Selon la justice américaine, le 3 février 2021, le Japonais, yakusa de son état, Takeshi Ebisawa et un de ses complices, Somphop Singhasiri, se sont rendus à Copenhague au Danemark pour y acquérir auprès d’agents de la DEA et de policiers danois – infiltrés et sous couverture – des armes américaines. Ils se sont fait montrer des photos et vidéos des armements qui théoriquement avaient été volées dans deux dépôts en Afghanistan. À cette occasion, Ebisawa s’est fait photographier avec un lance-roquette anti-chars.

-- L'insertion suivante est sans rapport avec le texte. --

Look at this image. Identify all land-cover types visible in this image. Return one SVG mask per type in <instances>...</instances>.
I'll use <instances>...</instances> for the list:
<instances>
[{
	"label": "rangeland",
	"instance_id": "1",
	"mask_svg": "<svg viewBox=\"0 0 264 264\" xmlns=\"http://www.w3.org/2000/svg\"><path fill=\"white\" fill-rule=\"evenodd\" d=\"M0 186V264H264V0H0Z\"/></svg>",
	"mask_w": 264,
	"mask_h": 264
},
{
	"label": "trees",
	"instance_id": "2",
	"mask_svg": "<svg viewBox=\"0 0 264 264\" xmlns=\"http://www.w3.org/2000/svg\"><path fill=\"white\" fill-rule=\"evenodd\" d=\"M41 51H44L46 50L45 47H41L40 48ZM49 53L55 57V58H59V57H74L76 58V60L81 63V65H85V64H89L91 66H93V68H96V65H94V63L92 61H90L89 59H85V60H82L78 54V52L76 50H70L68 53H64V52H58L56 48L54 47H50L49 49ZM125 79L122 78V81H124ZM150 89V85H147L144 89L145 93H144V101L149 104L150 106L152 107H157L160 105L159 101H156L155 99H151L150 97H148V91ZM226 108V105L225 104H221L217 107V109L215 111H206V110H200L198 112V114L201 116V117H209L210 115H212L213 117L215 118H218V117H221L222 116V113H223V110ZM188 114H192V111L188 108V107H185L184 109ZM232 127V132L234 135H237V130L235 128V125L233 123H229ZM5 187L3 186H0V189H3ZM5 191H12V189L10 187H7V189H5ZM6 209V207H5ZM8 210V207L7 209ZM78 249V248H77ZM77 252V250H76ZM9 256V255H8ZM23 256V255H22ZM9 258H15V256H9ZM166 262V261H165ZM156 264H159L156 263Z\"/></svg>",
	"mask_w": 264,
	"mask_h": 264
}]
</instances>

Les complices d’Ebisawa sont les Thaïlandais Somphop Singhasiri, 58 ans, Sompak Rukrasaranee, 55 ans, officier à la retraite et le général de l’armée de l’air Suksan « Bobby » Jullanan (qui possède aussi la nationalité américaine), 53 ans. Les quatre hommes sont poursuivis pour trafic d’héroïne, de méthamphétamines et d’armes de guerre, ainsi que pour blanchiment d’argent.
Les trois Thaïlandais étaient, depuis 2019, dans le viseur d’une enquête menée par la DEA en Thaïlande. D’après les premiers éléments révélés par la justice américaine, ils vendaient de grosses quantités de drogues acquises auprès de la rébellion birmane (Myanmar) « Armée unie de l’État Wa (UWSA) » forte de 30.000 hommes.

Avec cet argent, Takeshi Ebisawa cherchait à acheter des armes automatiques, des lance-roquettes (comme le M-72 sur la photo), des mitrailleuses M-60 calibre 7,62x51mm OTAN, des fusils d’assaut de type AR-15 en 5;56 mm et des AK-47 en 7,62X39 mm et même des missiles sol-air FIM-92 « Stinger » au profit de groupes insurrectionnels ou/et séparatistes dont l’UWSA, l’Union nationale karen (KNU), les Armées de l’État Shan (Nord et Sud) au Myanmar et, plus surprenant, pour les rebelles tamouls du Sri Lanka (Tigres de libération de l’Eelam tamoul, LTTE)(1) dont il aurait connu un des leaders durant de longues années.

Même si, en dehors de l’UWSA, ces mouvements ne font plus parler d’eux qu’épisodiquement car ils ont perdu beaucoup de leur influence voire ont été vaincus comme le LTTE, ces demandes d’acquisitions d’armes demeurent inquiétantes dans la mesure où elles signifient que des troubles armés pourraient subvenir dans les temps à venir. Il est vrai que la situation politico-économique est actuellement très tendue au Sri Lanka et au Myanmar (après le coup d’État de février 2021).

Plus généralement, il sera bon d’enquêter sur le rôle actuel des organisations criminelles transnationales dans la recomposition que connaît aujourd’hui le monde suite à l’invasion de l’Ukraine. Elles ont toujours su s’adapter aux situations de crise pour en tirer de juteux bénéfices.

1. Vaincu en 2009 ses principaux leaders ayant été tués et le nord du pays récupéré par les autorités de Colombo.